* [Exercise description]
Report each line of the entries below that includes "server".

-=-=-

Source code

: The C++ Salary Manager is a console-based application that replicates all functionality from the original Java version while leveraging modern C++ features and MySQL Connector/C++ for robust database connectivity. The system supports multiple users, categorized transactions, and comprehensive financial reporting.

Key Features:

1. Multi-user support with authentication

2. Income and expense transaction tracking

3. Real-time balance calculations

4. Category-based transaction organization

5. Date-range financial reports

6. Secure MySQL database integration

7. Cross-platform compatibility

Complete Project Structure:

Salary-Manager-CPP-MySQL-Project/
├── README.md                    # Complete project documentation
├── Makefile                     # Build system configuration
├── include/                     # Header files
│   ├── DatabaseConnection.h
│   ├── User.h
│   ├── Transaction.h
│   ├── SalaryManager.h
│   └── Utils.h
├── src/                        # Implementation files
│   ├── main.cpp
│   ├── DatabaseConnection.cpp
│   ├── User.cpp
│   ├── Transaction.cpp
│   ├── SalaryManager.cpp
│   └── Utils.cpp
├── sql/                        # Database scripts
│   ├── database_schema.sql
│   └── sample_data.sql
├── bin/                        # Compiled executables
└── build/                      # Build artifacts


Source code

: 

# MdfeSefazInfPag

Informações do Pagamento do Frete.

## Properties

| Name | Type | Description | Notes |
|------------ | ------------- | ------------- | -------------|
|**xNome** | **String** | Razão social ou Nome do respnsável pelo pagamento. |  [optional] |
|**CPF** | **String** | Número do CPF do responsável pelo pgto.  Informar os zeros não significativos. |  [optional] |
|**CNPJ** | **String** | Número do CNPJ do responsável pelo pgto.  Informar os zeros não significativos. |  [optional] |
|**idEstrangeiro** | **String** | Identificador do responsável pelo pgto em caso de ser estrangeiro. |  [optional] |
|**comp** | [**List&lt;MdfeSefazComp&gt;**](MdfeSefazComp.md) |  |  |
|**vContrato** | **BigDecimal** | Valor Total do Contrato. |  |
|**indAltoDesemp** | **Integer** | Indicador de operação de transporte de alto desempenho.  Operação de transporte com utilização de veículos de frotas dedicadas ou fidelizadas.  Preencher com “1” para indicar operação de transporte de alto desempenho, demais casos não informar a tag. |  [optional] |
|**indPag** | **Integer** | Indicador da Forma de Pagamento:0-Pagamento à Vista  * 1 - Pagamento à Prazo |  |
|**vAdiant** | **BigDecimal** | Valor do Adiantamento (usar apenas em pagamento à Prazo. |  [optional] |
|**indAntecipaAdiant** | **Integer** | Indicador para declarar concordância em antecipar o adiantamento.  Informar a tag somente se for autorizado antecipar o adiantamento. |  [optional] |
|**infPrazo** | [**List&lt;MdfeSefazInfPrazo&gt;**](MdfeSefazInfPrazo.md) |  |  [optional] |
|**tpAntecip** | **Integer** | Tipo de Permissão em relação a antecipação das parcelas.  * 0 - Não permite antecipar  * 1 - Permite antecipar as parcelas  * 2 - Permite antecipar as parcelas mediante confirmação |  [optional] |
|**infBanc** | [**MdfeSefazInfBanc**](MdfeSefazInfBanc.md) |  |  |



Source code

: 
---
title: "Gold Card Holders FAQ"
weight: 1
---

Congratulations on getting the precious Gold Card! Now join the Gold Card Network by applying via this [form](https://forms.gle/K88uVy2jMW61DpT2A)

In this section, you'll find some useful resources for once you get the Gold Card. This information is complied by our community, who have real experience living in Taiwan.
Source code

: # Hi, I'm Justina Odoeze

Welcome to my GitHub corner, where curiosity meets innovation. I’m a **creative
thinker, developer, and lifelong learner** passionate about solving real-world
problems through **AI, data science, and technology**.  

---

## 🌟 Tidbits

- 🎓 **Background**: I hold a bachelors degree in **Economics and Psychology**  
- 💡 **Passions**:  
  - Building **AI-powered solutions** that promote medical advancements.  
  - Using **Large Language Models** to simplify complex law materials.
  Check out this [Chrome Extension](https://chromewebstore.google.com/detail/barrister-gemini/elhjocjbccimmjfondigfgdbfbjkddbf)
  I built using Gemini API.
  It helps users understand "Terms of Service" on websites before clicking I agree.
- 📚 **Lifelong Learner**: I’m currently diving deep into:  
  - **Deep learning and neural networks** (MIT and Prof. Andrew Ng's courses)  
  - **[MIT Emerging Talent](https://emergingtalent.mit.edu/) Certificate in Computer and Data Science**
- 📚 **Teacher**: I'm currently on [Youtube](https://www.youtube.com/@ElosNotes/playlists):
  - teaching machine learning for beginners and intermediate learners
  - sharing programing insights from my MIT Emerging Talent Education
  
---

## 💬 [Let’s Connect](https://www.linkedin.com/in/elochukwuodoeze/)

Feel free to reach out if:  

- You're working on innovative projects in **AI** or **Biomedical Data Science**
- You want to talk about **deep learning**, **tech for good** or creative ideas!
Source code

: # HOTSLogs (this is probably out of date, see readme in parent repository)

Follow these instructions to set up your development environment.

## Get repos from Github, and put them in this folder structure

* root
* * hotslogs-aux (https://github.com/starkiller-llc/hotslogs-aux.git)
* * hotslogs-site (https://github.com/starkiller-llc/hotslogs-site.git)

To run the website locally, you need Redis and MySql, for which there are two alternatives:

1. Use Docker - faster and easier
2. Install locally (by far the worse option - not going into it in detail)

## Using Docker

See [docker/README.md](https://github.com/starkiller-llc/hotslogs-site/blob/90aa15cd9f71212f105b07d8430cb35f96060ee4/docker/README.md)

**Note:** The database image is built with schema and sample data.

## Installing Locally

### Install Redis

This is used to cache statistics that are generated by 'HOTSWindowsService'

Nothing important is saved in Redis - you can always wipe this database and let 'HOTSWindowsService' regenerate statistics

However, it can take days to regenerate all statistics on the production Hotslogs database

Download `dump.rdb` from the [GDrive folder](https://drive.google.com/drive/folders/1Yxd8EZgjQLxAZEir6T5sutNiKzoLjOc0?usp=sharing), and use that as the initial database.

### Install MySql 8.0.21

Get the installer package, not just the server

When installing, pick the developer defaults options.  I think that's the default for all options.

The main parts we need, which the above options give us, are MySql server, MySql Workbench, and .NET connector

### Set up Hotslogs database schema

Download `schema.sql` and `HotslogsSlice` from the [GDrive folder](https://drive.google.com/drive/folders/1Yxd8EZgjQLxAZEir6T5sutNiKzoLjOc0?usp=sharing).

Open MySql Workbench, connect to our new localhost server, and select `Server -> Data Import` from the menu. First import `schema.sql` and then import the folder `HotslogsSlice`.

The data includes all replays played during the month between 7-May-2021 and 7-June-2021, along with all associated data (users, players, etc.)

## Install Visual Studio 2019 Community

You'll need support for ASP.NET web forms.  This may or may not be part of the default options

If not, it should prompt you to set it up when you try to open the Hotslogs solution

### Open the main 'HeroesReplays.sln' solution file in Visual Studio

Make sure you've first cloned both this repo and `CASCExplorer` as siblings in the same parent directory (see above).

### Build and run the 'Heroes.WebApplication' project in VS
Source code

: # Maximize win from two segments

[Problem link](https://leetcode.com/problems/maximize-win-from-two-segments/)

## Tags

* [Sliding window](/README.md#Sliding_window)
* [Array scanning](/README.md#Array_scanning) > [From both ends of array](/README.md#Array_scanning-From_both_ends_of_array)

-=-=-

* [Your response]
Get the installer package, not just the server
The main parts we need, which the above options give us, are MySql server, MySql Workbench, and .NET connector
Open MySql Workbench, connect to our new localhost server, and select `Server -> Data Import` from the menu. First import `schema.sql` and then import the folder `HotslogsSlice`.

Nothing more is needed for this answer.